Given records ->
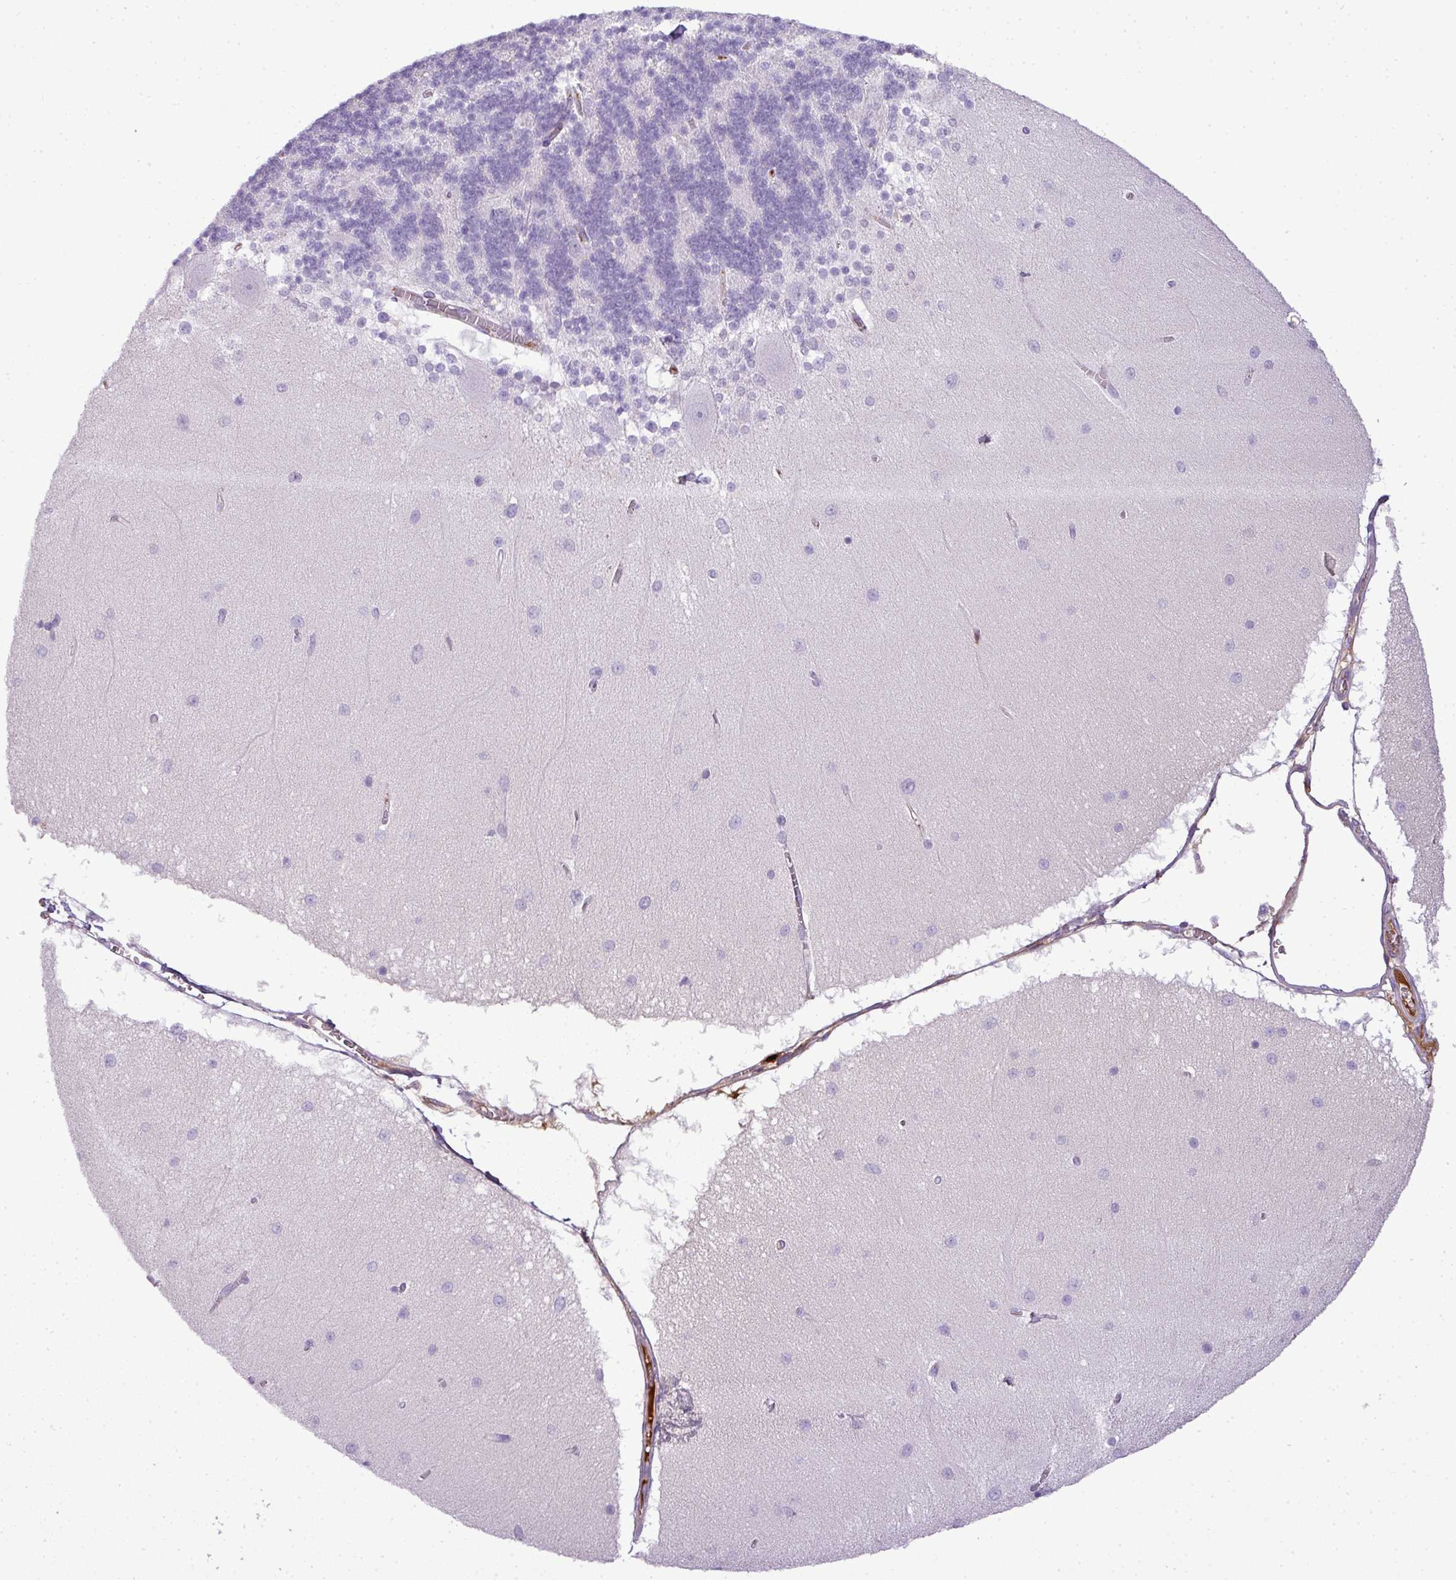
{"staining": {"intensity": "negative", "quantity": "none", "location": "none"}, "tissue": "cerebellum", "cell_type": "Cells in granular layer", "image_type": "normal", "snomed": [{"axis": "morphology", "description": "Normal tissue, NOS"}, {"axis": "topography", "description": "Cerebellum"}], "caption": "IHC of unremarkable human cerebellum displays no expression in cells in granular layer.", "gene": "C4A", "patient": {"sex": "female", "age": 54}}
--
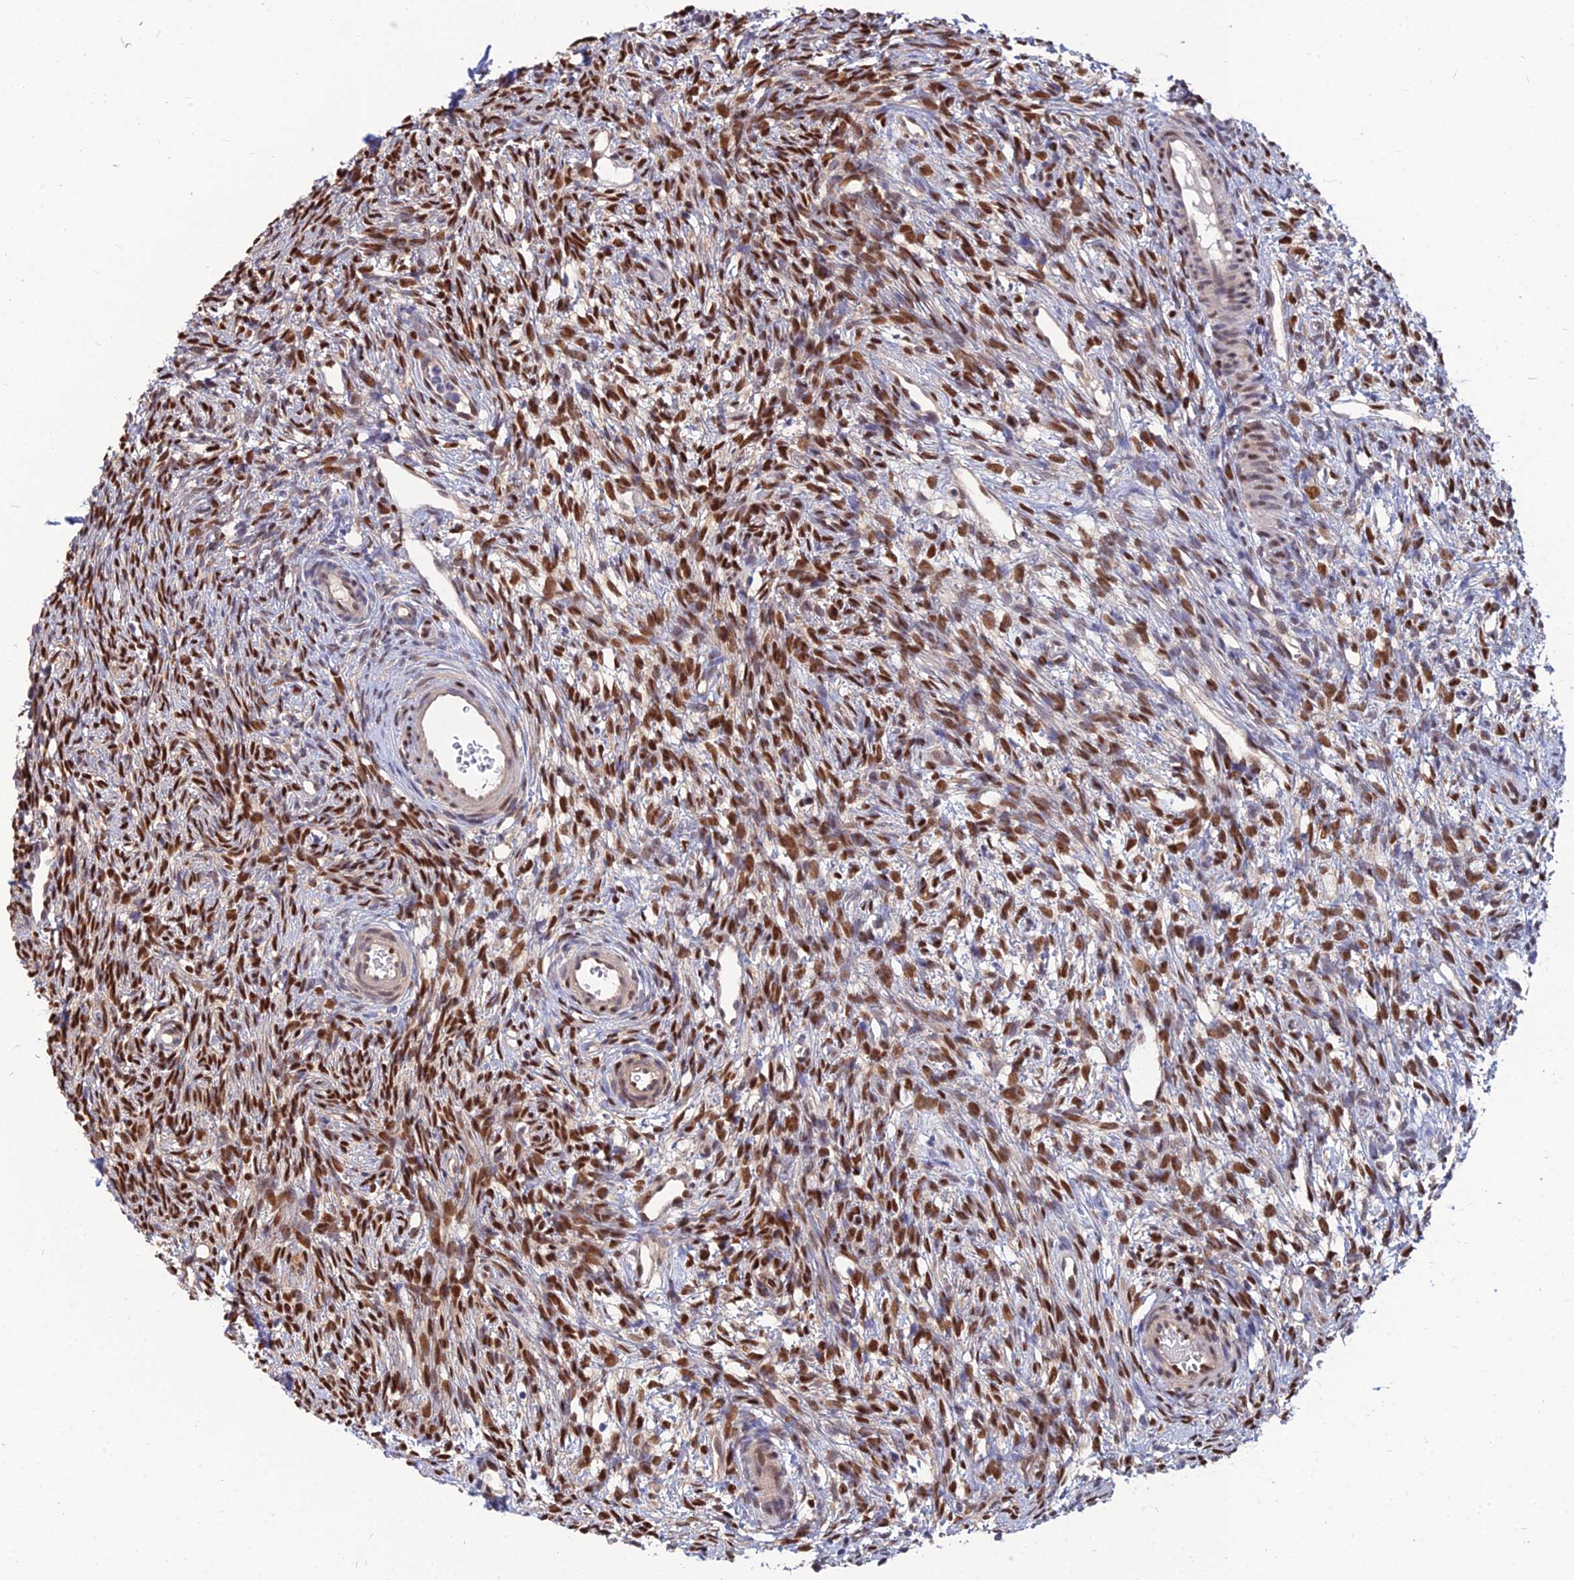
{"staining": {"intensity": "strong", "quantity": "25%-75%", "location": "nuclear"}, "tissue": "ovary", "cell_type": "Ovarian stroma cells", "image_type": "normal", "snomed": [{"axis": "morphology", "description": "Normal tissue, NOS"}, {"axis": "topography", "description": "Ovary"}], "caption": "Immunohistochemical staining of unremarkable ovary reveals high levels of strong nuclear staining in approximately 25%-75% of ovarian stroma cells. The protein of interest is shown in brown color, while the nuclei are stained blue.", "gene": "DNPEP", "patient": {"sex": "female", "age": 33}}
--
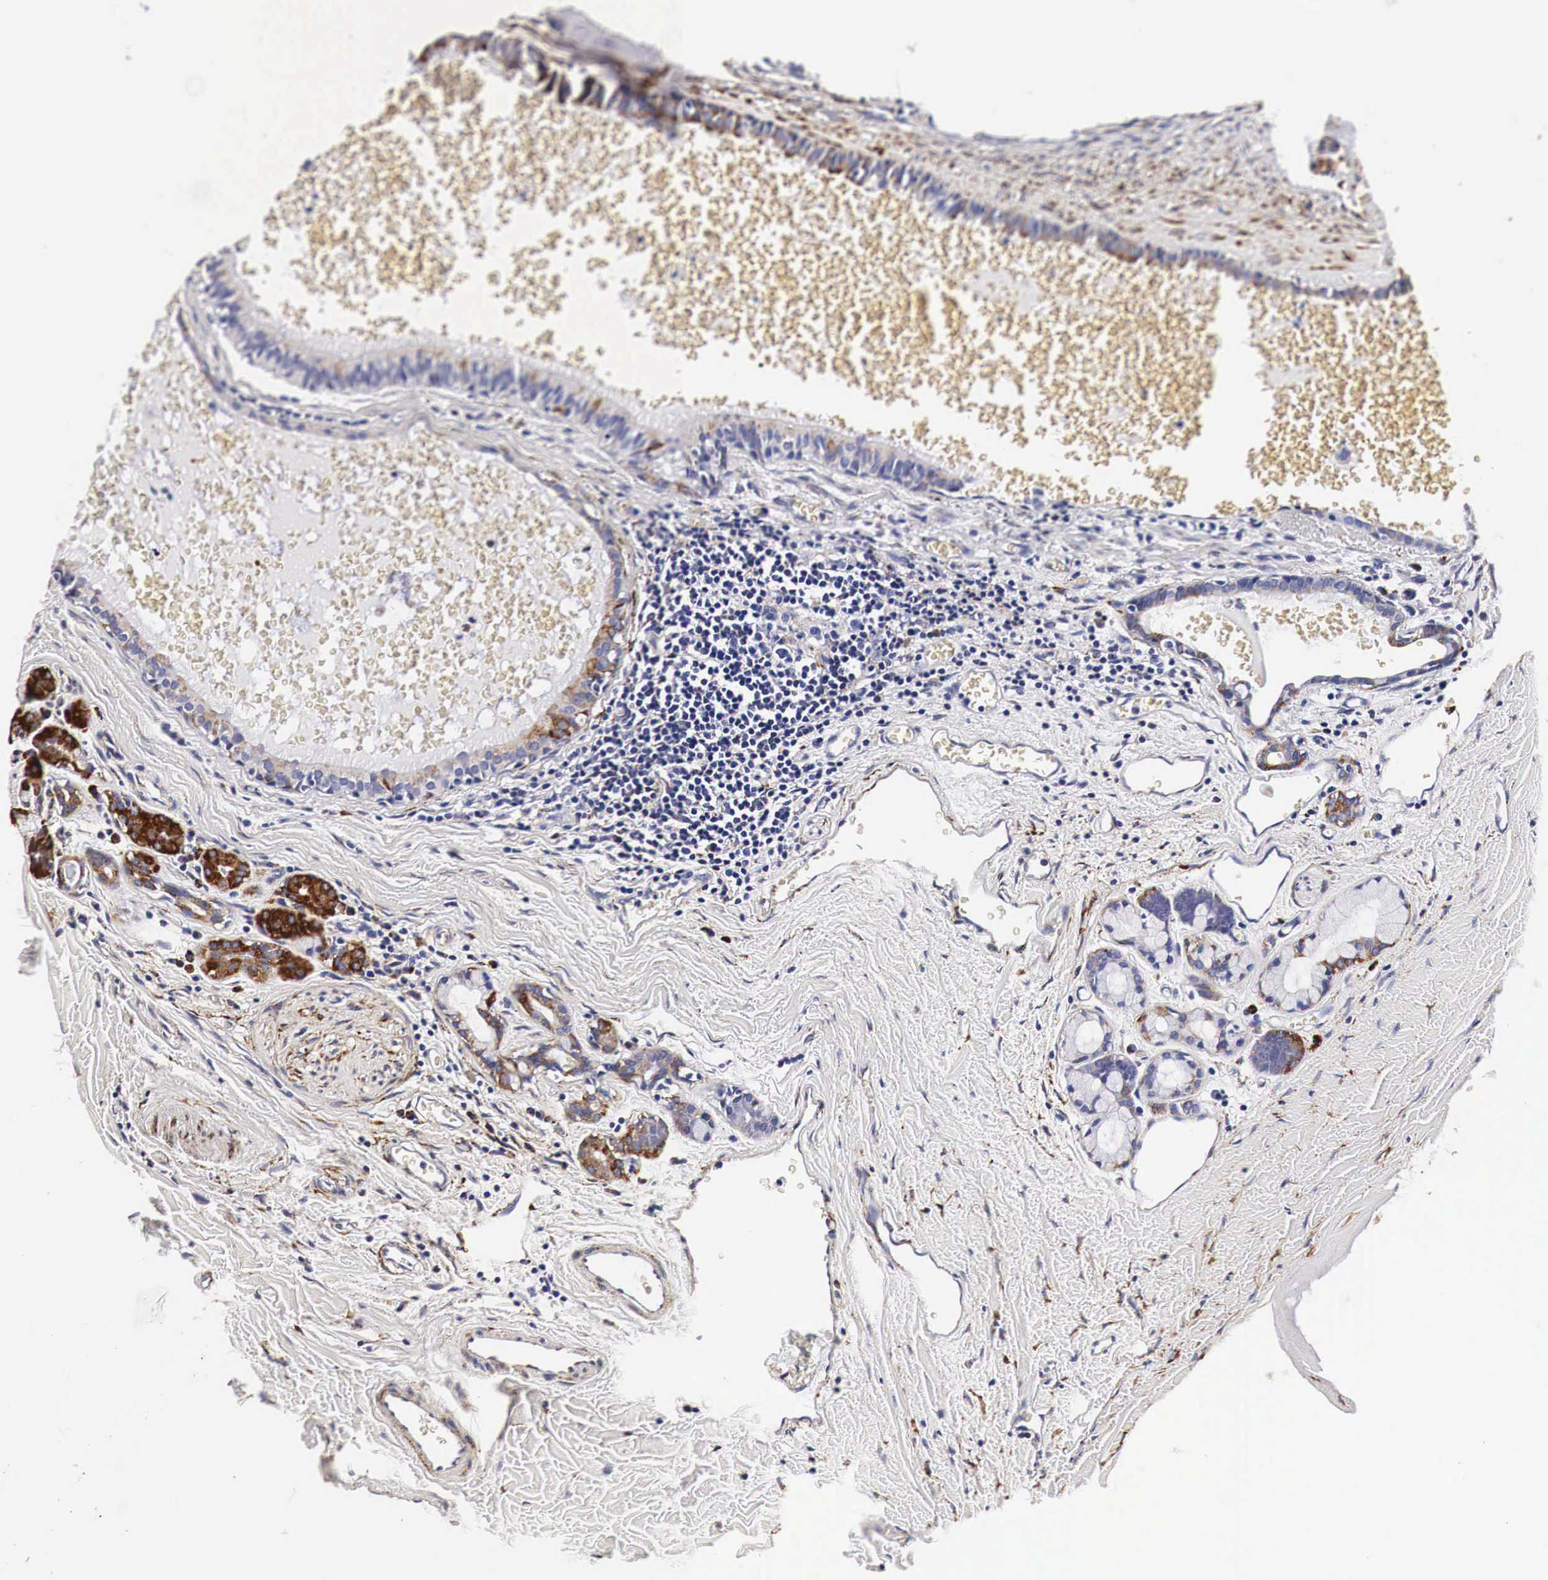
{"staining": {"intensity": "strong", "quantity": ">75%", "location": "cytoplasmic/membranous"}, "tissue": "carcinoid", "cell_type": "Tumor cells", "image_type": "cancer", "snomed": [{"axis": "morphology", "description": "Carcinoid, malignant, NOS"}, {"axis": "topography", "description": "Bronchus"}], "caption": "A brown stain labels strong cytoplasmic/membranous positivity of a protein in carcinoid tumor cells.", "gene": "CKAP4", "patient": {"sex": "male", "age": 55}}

Your instructions -> Could you please find every line of the listing above holding the string "female" and copy it?

Exercise answer ->
{"staining": {"intensity": "negative", "quantity": "none", "location": "none"}, "tissue": "cerebellum", "cell_type": "Cells in granular layer", "image_type": "normal", "snomed": [{"axis": "morphology", "description": "Normal tissue, NOS"}, {"axis": "topography", "description": "Cerebellum"}], "caption": "IHC of unremarkable human cerebellum displays no expression in cells in granular layer.", "gene": "C4A", "patient": {"sex": "female", "age": 54}}
{"staining": {"intensity": "strong", "quantity": "25%-75%", "location": "nuclear"}, "tissue": "ovary", "cell_type": "Ovarian stroma cells", "image_type": "normal", "snomed": [{"axis": "morphology", "description": "Normal tissue, NOS"}, {"axis": "topography", "description": "Ovary"}], "caption": "Immunohistochemical staining of unremarkable ovary reveals high levels of strong nuclear staining in approximately 25%-75% of ovarian stroma cells. The protein of interest is shown in brown color, while the nuclei are stained blue.", "gene": "DNPEP", "patient": {"sex": "female", "age": 33}}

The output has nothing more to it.